State v. Jose M. Jaimes, 2006 WI App 93, PFR filed 5/11/06
For Jaimes: Joseph L. Sommers
¶11 Next, Jaimes argues that the prosecutor’s responsibility to avoid provoking a mistrial must extend to the law enforcement officers who testify at trial …. In effect, Jaimes argues that the officer’s testimony must be imputed to the prosecutor, and when an officer testifies about explicitly excluded evidence, it is binding on the prosecutor so as to attach double jeopardy.¶12 In response to this argument, the State acknowledges that no Wisconsin court has addressed this argument. It urges us to follow other jurisdictions’ holding that a police officer’s testimony creating a basis for the mistrial—in the absence of evidence of collusion by the prosecutor’s office intended to provoke the defendant to move for a mistrial—does not constitute prosecutorial overreaching to bar a retrial. We agree …
Citing with approval, People v. Walker, 720 N.E.2d 297, 301 (Ill. App.

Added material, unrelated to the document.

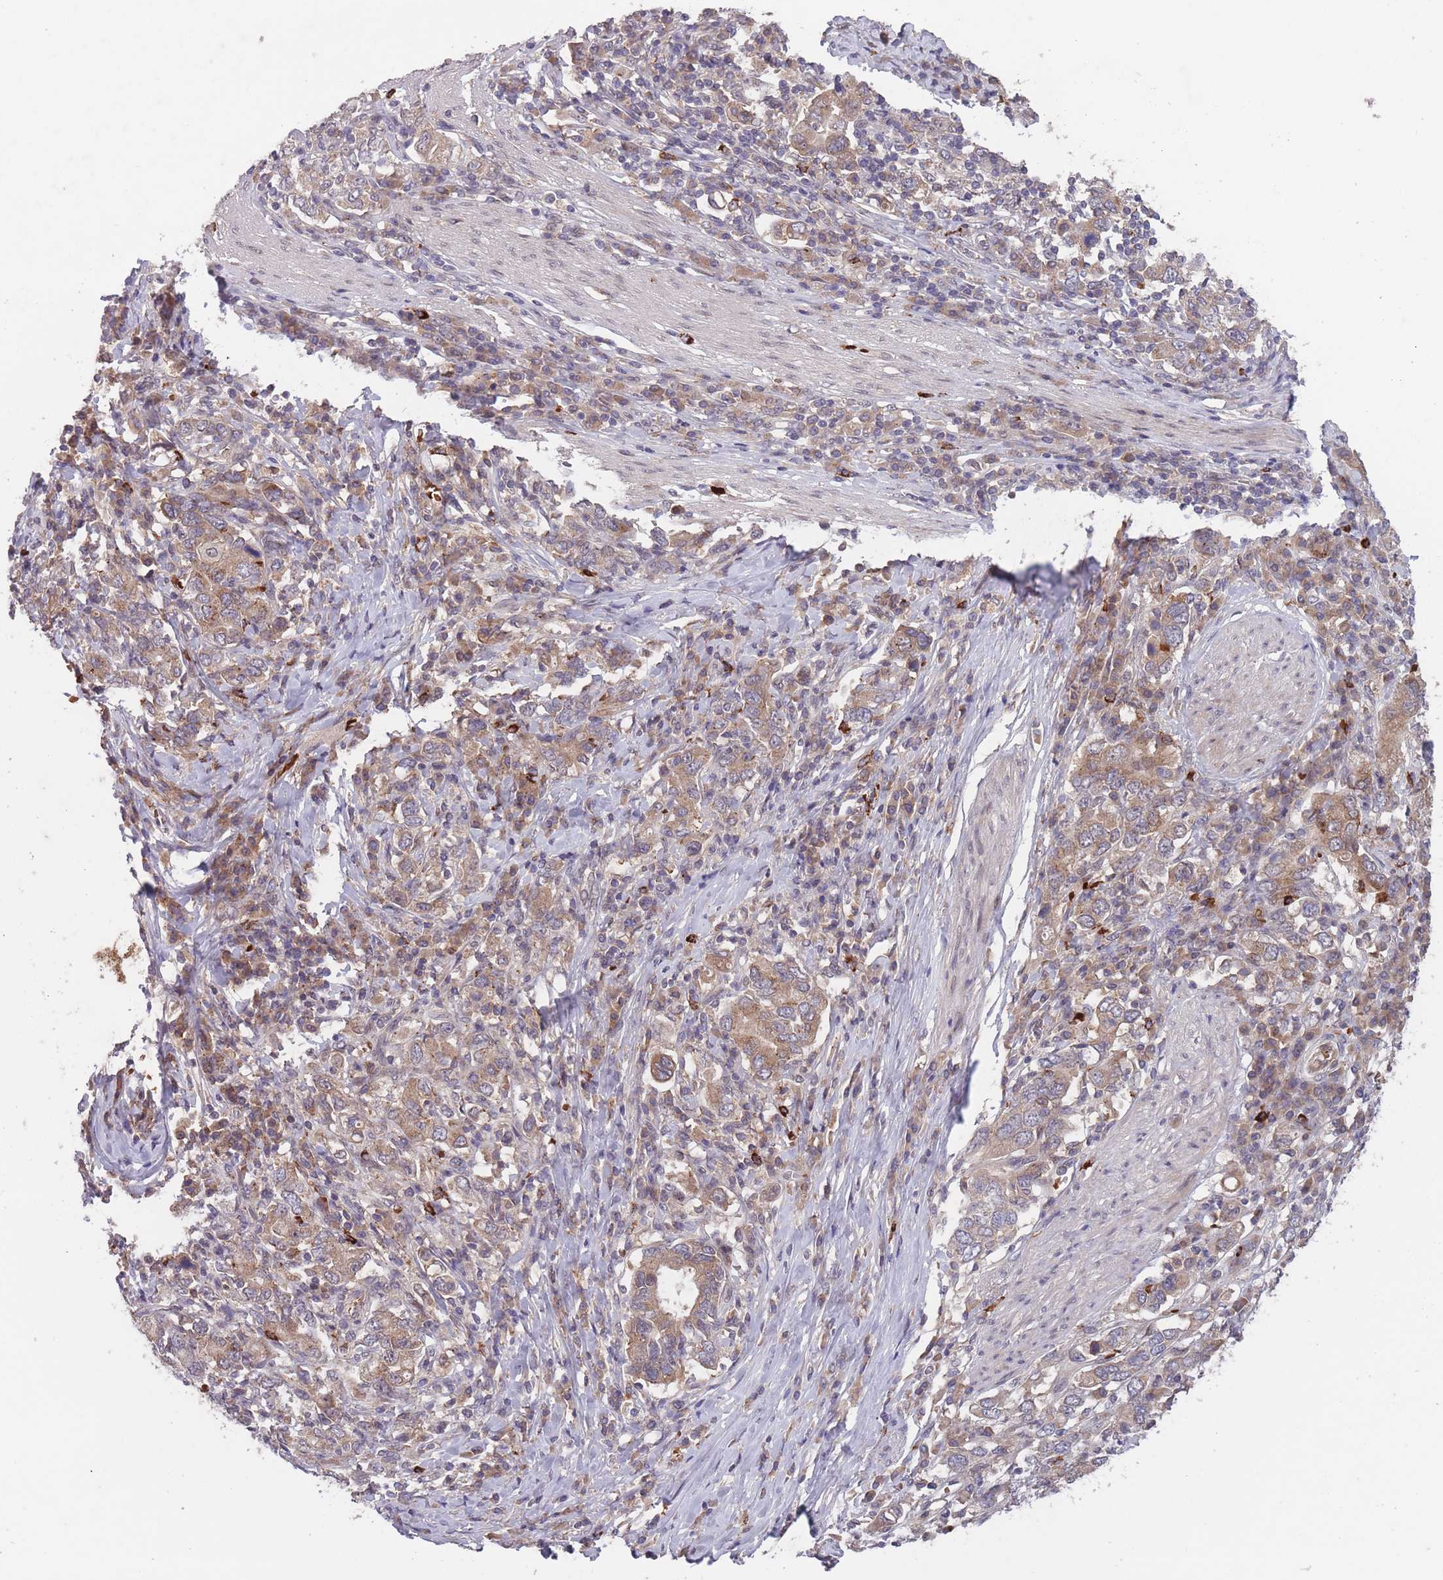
{"staining": {"intensity": "weak", "quantity": ">75%", "location": "cytoplasmic/membranous"}, "tissue": "stomach cancer", "cell_type": "Tumor cells", "image_type": "cancer", "snomed": [{"axis": "morphology", "description": "Adenocarcinoma, NOS"}, {"axis": "topography", "description": "Stomach, upper"}, {"axis": "topography", "description": "Stomach"}], "caption": "Immunohistochemistry (IHC) (DAB (3,3'-diaminobenzidine)) staining of human stomach adenocarcinoma shows weak cytoplasmic/membranous protein positivity in about >75% of tumor cells.", "gene": "SECTM1", "patient": {"sex": "male", "age": 62}}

Ct. 1999), ¶13, and several other cases, ¶13 n. 1. The court also notes: “The test for overreaching is meant to be an onerous one as many trials admittedly will have some evidentiary error, and the remedies of striking the testimony, admonishing the prosecutor or witness or issuing a cautionary instruction typically are viewed as sufficient to remove prejudice to a criminal defendant,” ¶14. There was no “evidence that the prosecutor colluded with the officer to provoke the defendant into moving for a mistrial,” and so retrial wasn’t barred, ¶15.